Using Unsupervised Domain Adaptation Semantic Segmentation for Pulmonary Embolism Detection in Computed Tomography Pulmonary Angiogram (CTPA) Images
This work addresses the problem of deploying deep learning for pulmonary embolism detection in clinical settings where domain shift and annotation costs hinder practical use, representing a domain-specific advancement.

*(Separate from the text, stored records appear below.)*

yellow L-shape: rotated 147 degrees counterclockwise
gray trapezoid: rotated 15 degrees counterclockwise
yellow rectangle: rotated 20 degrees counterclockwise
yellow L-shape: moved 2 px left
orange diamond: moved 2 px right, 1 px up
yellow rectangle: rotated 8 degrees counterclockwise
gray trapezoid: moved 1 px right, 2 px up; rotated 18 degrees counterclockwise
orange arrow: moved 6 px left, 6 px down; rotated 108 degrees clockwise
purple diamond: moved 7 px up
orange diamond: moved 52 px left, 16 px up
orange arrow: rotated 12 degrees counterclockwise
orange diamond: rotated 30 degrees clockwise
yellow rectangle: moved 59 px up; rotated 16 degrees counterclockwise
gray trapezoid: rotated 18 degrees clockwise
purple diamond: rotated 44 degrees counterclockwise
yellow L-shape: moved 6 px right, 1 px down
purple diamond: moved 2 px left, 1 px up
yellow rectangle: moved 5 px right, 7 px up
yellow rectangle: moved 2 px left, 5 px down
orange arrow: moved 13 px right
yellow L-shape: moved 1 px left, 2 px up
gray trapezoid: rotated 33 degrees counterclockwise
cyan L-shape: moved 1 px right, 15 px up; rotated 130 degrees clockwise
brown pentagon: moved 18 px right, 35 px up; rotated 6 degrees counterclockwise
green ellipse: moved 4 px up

The paper tackles pulmonary embolism detection in CT images by addressing domain shift and annotation costs through an unsupervised domain adaptation framework, achieving significant performance gains such as increasing IoU from 0.1152 to 0.4153 in cross-center tasks and a 69.9% Dice score in cross-modality tasks.

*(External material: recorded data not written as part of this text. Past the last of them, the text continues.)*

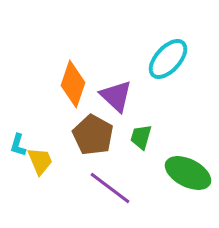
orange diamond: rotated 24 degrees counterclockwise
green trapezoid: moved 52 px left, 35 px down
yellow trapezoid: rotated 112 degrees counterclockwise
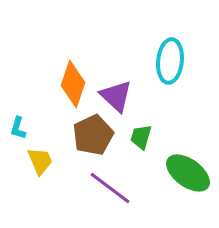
cyan ellipse: moved 2 px right, 2 px down; rotated 36 degrees counterclockwise
brown pentagon: rotated 18 degrees clockwise
cyan L-shape: moved 17 px up
green ellipse: rotated 9 degrees clockwise
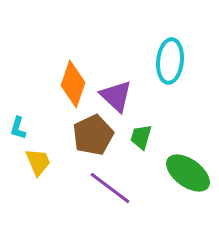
yellow trapezoid: moved 2 px left, 1 px down
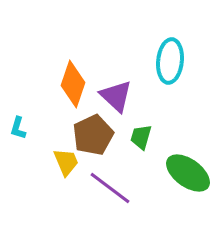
yellow trapezoid: moved 28 px right
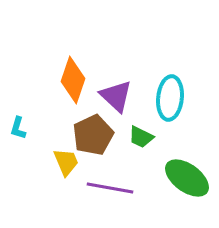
cyan ellipse: moved 37 px down
orange diamond: moved 4 px up
green trapezoid: rotated 80 degrees counterclockwise
green ellipse: moved 1 px left, 5 px down
purple line: rotated 27 degrees counterclockwise
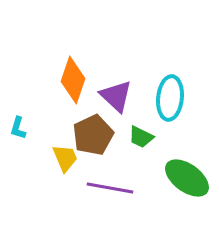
yellow trapezoid: moved 1 px left, 4 px up
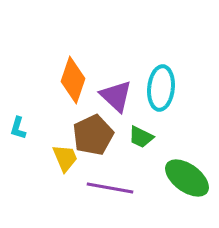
cyan ellipse: moved 9 px left, 10 px up
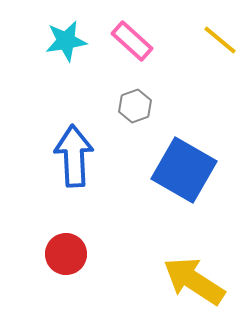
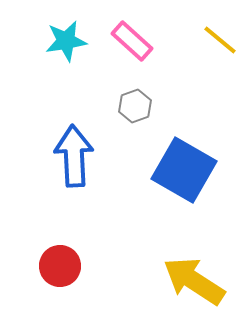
red circle: moved 6 px left, 12 px down
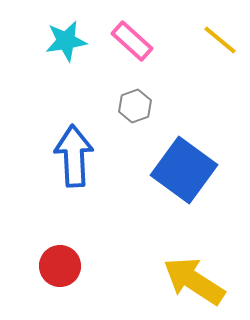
blue square: rotated 6 degrees clockwise
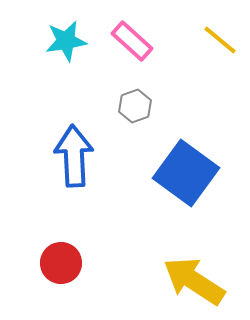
blue square: moved 2 px right, 3 px down
red circle: moved 1 px right, 3 px up
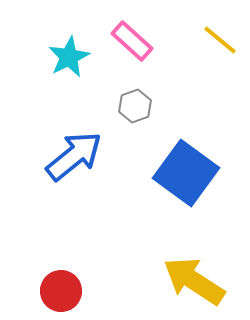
cyan star: moved 3 px right, 16 px down; rotated 18 degrees counterclockwise
blue arrow: rotated 54 degrees clockwise
red circle: moved 28 px down
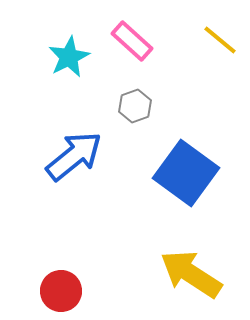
yellow arrow: moved 3 px left, 7 px up
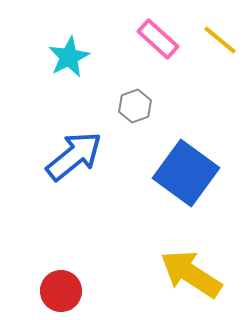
pink rectangle: moved 26 px right, 2 px up
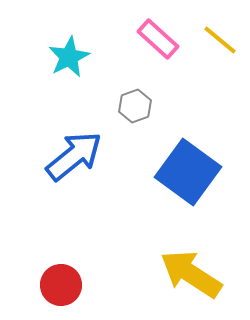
blue square: moved 2 px right, 1 px up
red circle: moved 6 px up
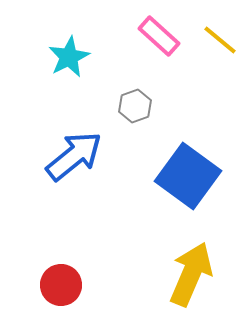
pink rectangle: moved 1 px right, 3 px up
blue square: moved 4 px down
yellow arrow: rotated 80 degrees clockwise
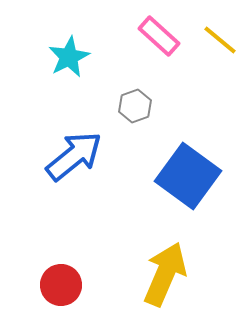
yellow arrow: moved 26 px left
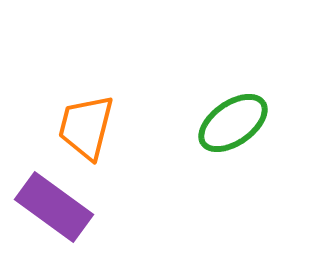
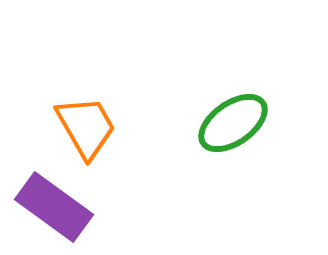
orange trapezoid: rotated 136 degrees clockwise
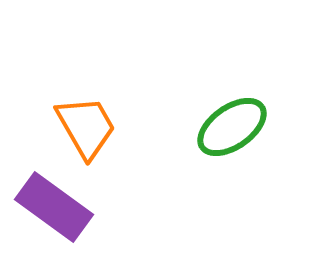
green ellipse: moved 1 px left, 4 px down
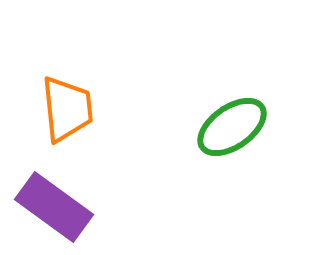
orange trapezoid: moved 19 px left, 18 px up; rotated 24 degrees clockwise
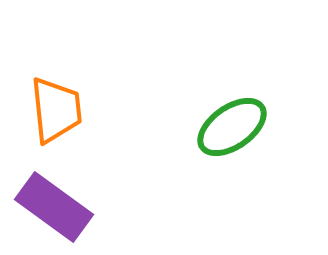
orange trapezoid: moved 11 px left, 1 px down
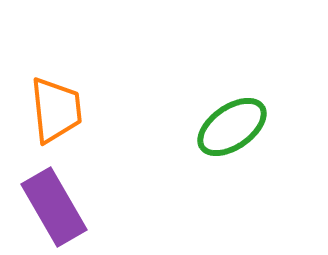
purple rectangle: rotated 24 degrees clockwise
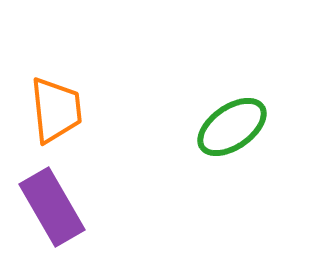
purple rectangle: moved 2 px left
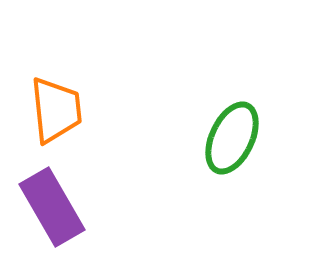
green ellipse: moved 11 px down; rotated 30 degrees counterclockwise
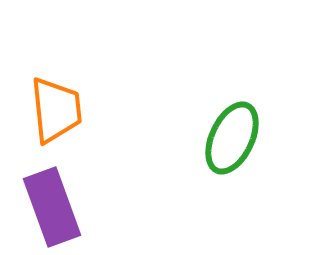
purple rectangle: rotated 10 degrees clockwise
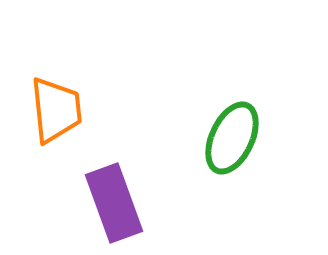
purple rectangle: moved 62 px right, 4 px up
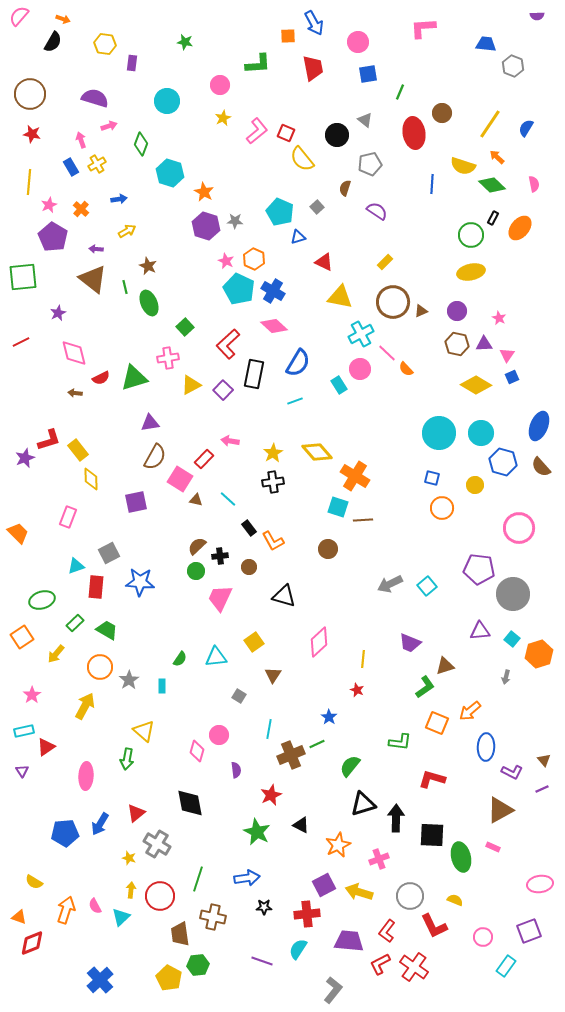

While deep learning has demonstrated considerable promise in computer-aided diagnosis for pulmonary embolism (PE), practical deployment in Computed Tomography Pulmonary Angiography (CTPA) is often hindered by "domain shift" and the prohibitive cost of expert annotations. To address these challenges, an unsupervised domain adaptation (UDA) framework is proposed, utilizing a Transformer backbone and a Mean-Teacher architecture for cross-center semantic segmentation. The primary focus is placed on enhancing pseudo-label reliability by learning deep structural information within the feature space. Specifically, three modules are integrated and designed for this task: (1) a Prototype Alignment (PA) mechanism to reduce category-level distribution discrepancies; (2) Global and Local Contrastive Learning (GLCL) to capture both pixel-level topological relationships and global semantic representations; and (3) an Attention-based Auxiliary Local Prediction (AALP) module designed to reinforce sensitivity to small PE lesions by automatically extracting high-information slices from Transformer attention maps. Experimental validation conducted on cross-center datasets (FUMPE and CAD-PE) demonstrates significant performance gains. In the FUMPE -> CAD-PE task, the IoU increased from 0.1152 to 0.4153, while the CAD-PE -> FUMPE task saw an improvement from 0.1705 to 0.4302. Furthermore, the proposed method achieved a 69.9% Dice score in the CT -> MRI cross-modality task on the MMWHS dataset without utilizing any target-domain labels for model selection, confirming its robustness and generalizability for diverse clinical environments.